Security Depends on Connectivity and Integration

The lesson of 2025 is clear: security effectiveness is not determined by the number of tools, but by the quality of connectivity and operations. In response, AhnLab introduces a three-stage security framework built on connectivity and integration.

 

Figure 3. AhnLab's Three-Stage Unified Security Response Framework


Stage 1. Proactive Defense: ZTNA

Traditional perimeter security was designed on the premise that the internal network can be trusted. However, this architecture — where breaching the perimeter exposes the entire interior — is no longer viable. ZTNA minimizes the attack surface by controlling access based on identity rather than IP, under the principle of 'never trust, always verify.'


AhnLab's firewall solution AhnLab XTG is designed around three core ZTNA principles. First, least privilege access blocks unauthorized access and bypass connections. Second, microsegmentation prevents lateral movement within the network. Third, continuous authentication detects anomalous behavior in real time during active sessions. Even a Salt Typhoon-type attack that remained dormant inside the network for over a year would have been blocked at the lateral movement stage following perimeter breach, had ZTNA been in place.


Stage 2. Detection and Response: EDR

If ZTNA minimizes the risk of initial compromise, EDR is the stage that detects and responds to attacker activity after infiltration. Traditional signature-based antivirus solutions show limitations against living-off-the-land techniques, fileless attacks, and new or variant threats.


AhnLab EDR addresses these limitations through behavior-based detection. It identifies malicious activities such as abnormal process execution and privilege escalation in real time, and enables rapid understanding of the attack entry point and propagation flow through attack chain visualization. In the event of a ransomware infection, the rollback feature allows recovery of files to their pre-encryption state. Even ransomware such as Akira and Qilin, which employ AV evasion techniques, could have been blocked at the encryption stage by EDR’s behavior-based detection engine. 


Stage 3. Unified Operations: XDR

If ZTNA blocks initial compromise and EDR detects threats, the final stage is to connect all of this data to manage threats across the entire organization in a unified manner. No matter how capable individual solutions are, an organization remains vulnerable if they are not connected to one another. XDR is what enables this connection and integration.

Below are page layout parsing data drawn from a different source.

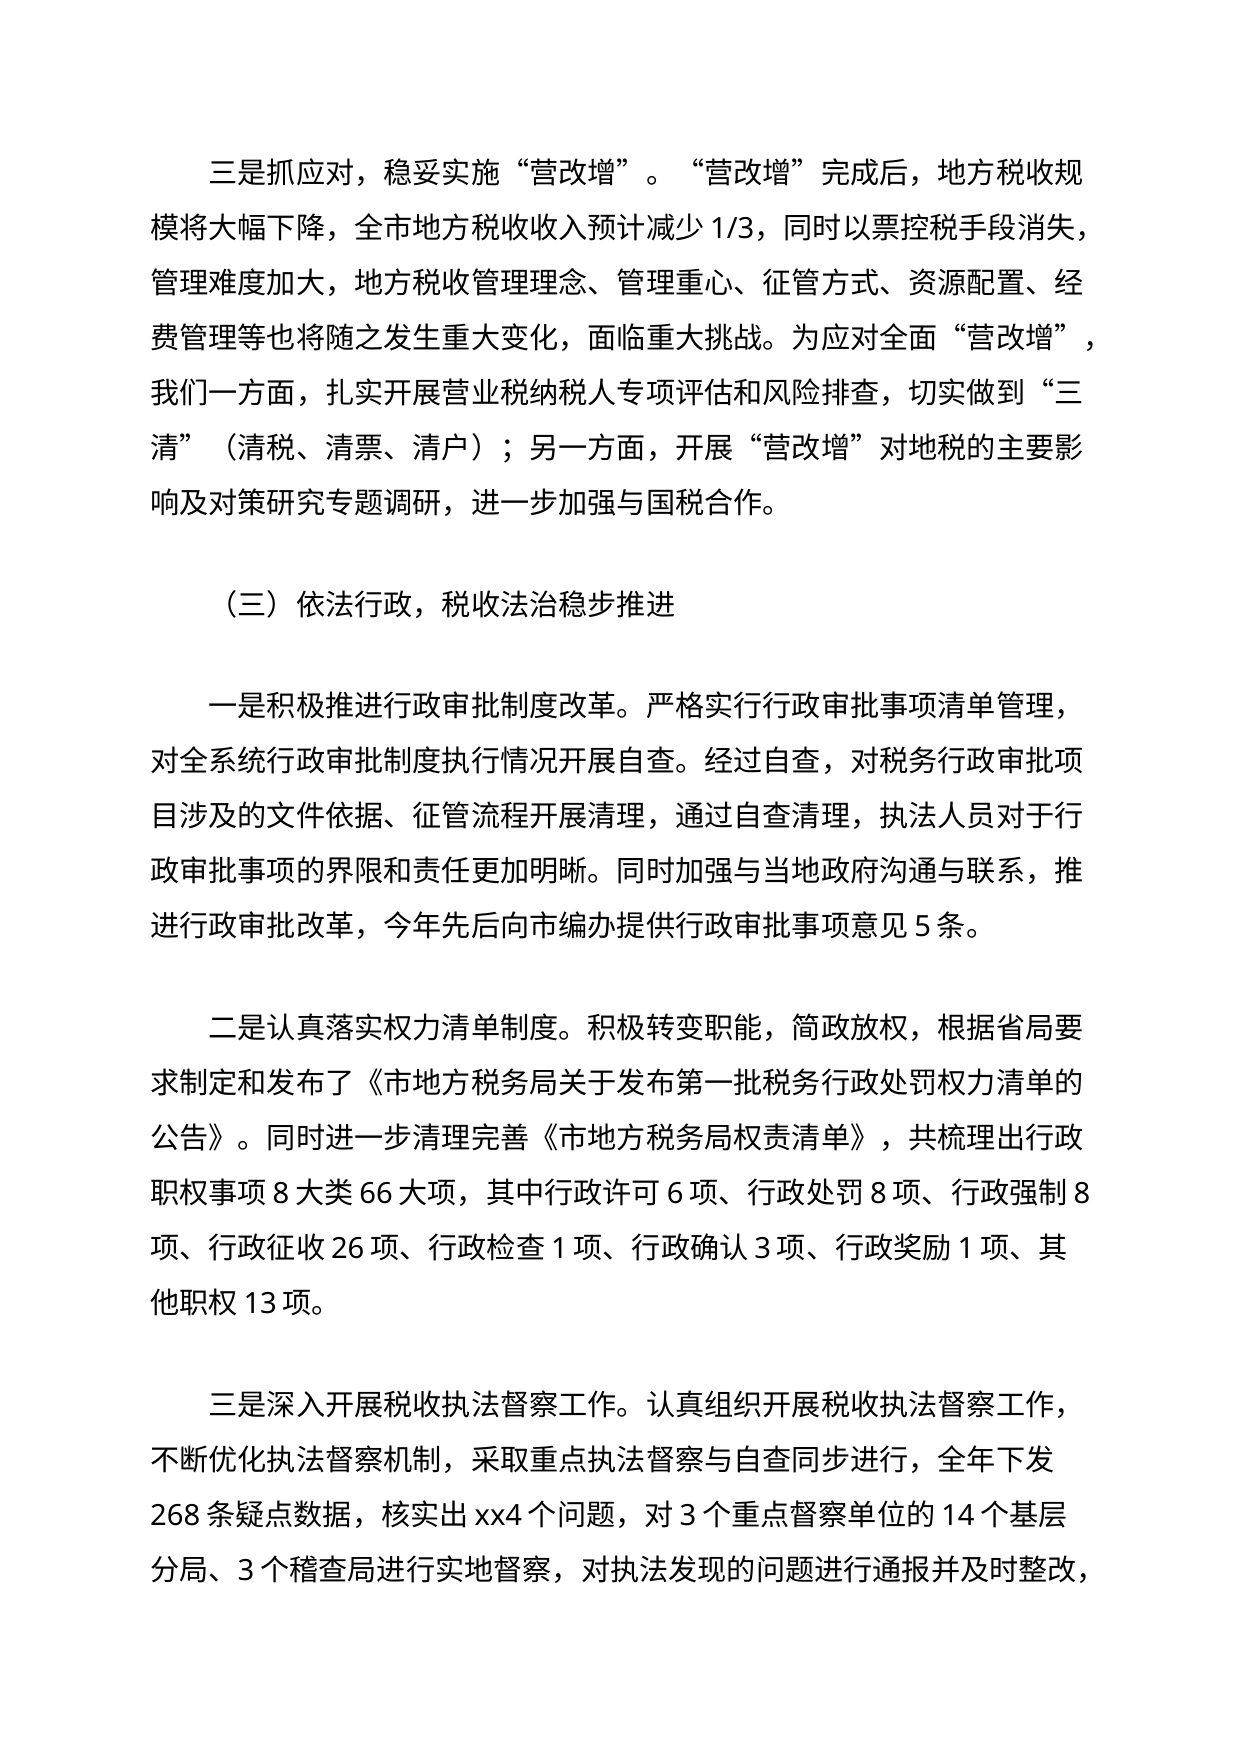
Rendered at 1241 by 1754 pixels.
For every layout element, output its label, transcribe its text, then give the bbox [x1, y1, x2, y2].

text 三是抓应对，稳妥实施“营改增”。“营改增”完成后，地方税收规模将大幅下降，全市地方税收收入预计减少1/3，同时以票控税手段消失，管理难度加大，地方税收管理理念、管理重心、征管方式、资源配置、经费管理等也将随之发生重大变化，面临重大挑战。为应对全面“营改增”，我们一方面，扎实开展营业税纳税人专项评估和风险排查，切实做到“三清”（清税、清票、清户）；另一方面，开展“营改增”对地税的主要影响及对策研究专题调研，进一步加强与国税合作。 [150, 150, 1090, 522]
text （三）依法行政，税收法治稳步推进 [150, 581, 1090, 623]
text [150, 1381, 1090, 1588]
text 一是积极推进行政审批制度改革。严格实行行政审批事项清单管理，对全系统行政审批制度执行情况开展自查。经过自查，对税务行政审批项目涉及的文件依据、征管流程开展清理，通过自查清理，执法人员对于行政审批事项的界限和责任更加明晰。同时加强与当地政府沟通与联系，推进行政审批改革，今年先后向市编办提供行政审批事项意见5条。 [150, 683, 1090, 945]
text 二是认真落实权力清单制度。积极转变职能，简政放权，根据省局要求制定和发布了《市地方税务局关于发布第一批税务行政处罚权力清单的公告》。同时进一步清理完善《市地方税务局权责清单》，共梳理出行政职权事项8大类66大项，其中行政许可6项、行政处罚8项、行政强制8项、行政征收26项、行政检查1项、行政确认3项、行政奖励1项、其他职权13项。 [150, 1004, 1090, 1322]
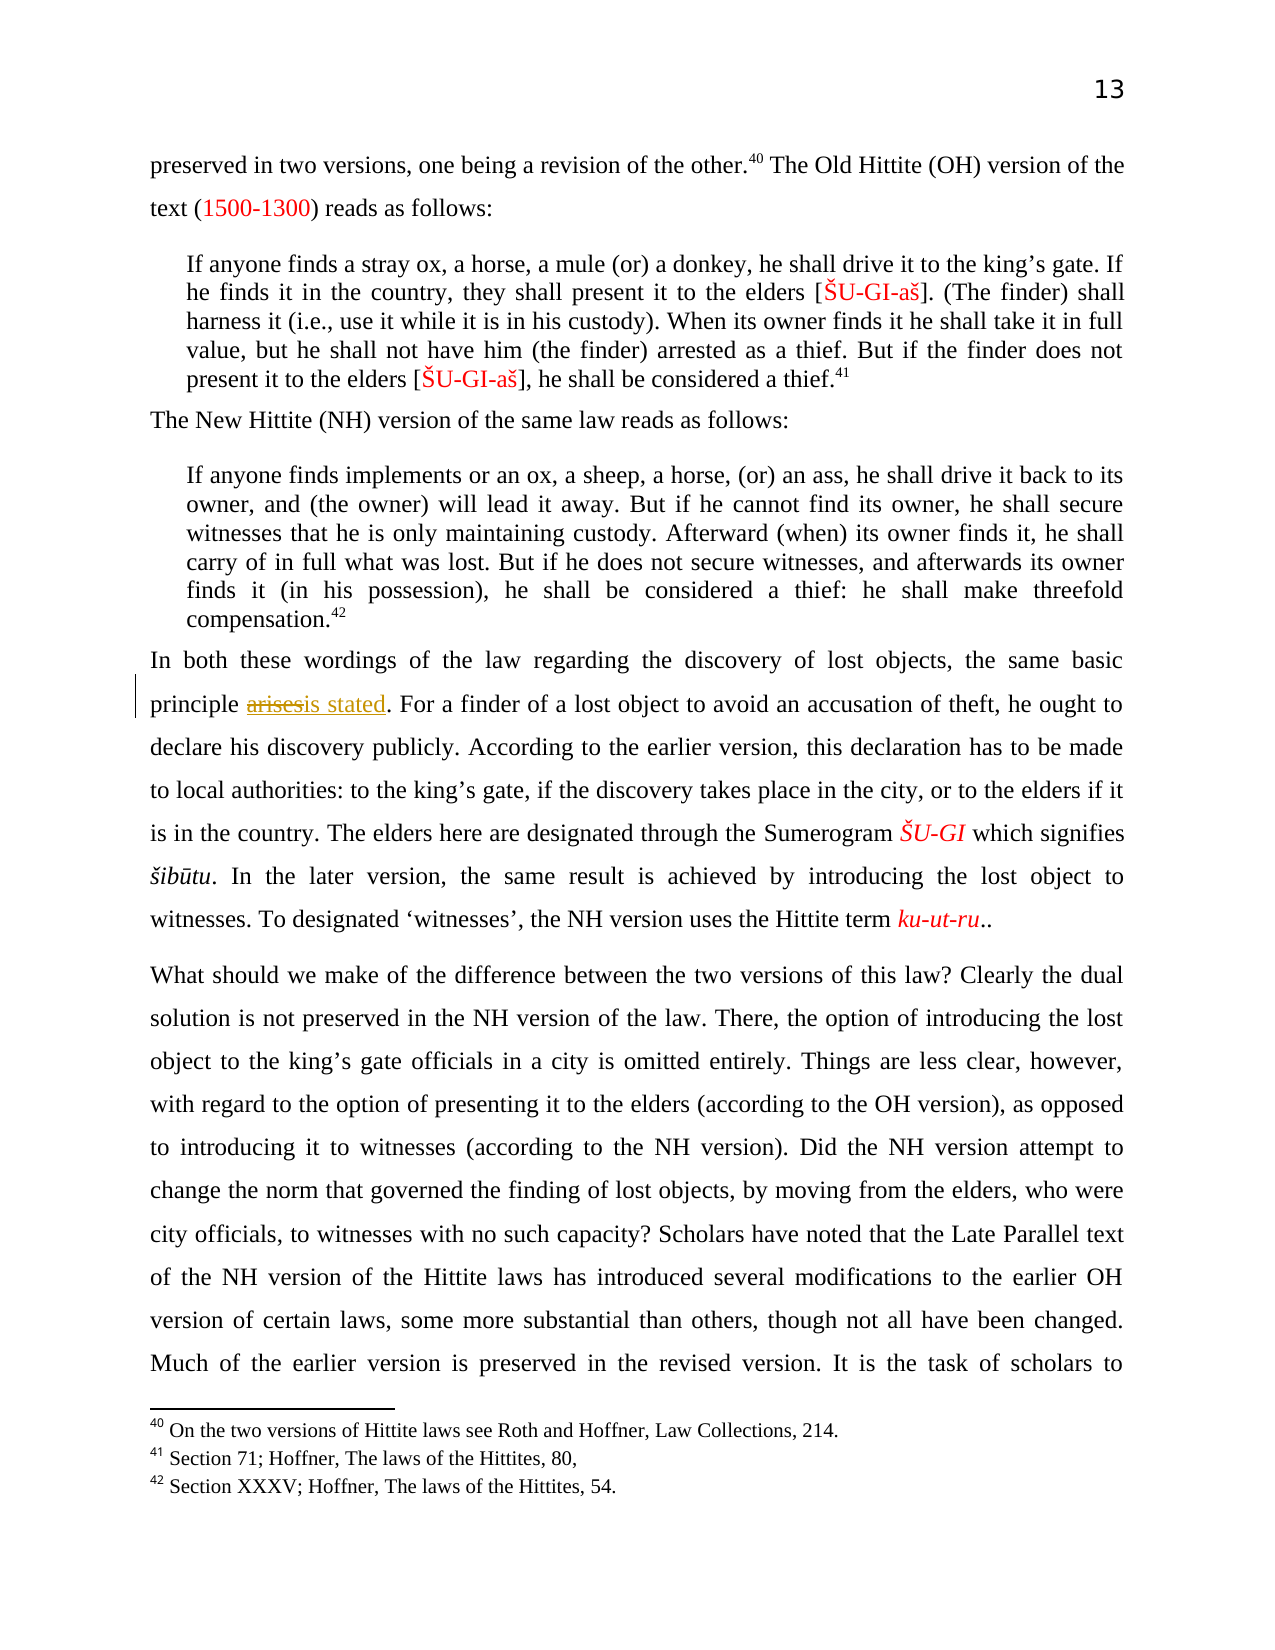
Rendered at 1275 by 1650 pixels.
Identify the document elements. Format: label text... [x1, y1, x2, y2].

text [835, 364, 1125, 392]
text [150, 960, 1125, 1377]
text The New Hittite (NH) version of the same law reads as follows: [150, 405, 1125, 434]
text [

AhnLab XDR consolidates data generated across security solutions into a single platform and analyzes correlations between events to visualize the full attack chain. Behaviors that appear normal in isolation reveal hidden threats when placed in full context. Identified risks are automatically prioritized by severity, and repetitive response tasks are handled by playbooks. As a result, security teams can move beyond processing routine alerts and focus on the threats that truly matter.



The Lesson of 2025: Security Is About Speed, Not Perfection

Security expert Bruce Schneier said in 2000: "Security is not a product, but a process." 

It may have sounded theoretical at the time, but in 2025, it became reality. In the past, deploying security products alone was enough to block a significant number of threats. Today, blocking 100% of attacks is nearly impossible.


But the scale of damage is inversely proportional to response speed (MTTR). The difference in damage between an organization that detected an intrusion within days and one that took months to realize it is incomparable. The recovery cost between an organization that isolated a ransomware infection immediately and one that responded only after it had spread enterprise-wide can differ by as much as tens of times.


Ultimately, security effectiveness depends not on perfect defense, but on how quickly threats are detected and responded to. And what determines that speed is not the performance of individual solutions, but a connected, integrated operations framework. 2025 was the year that proved it.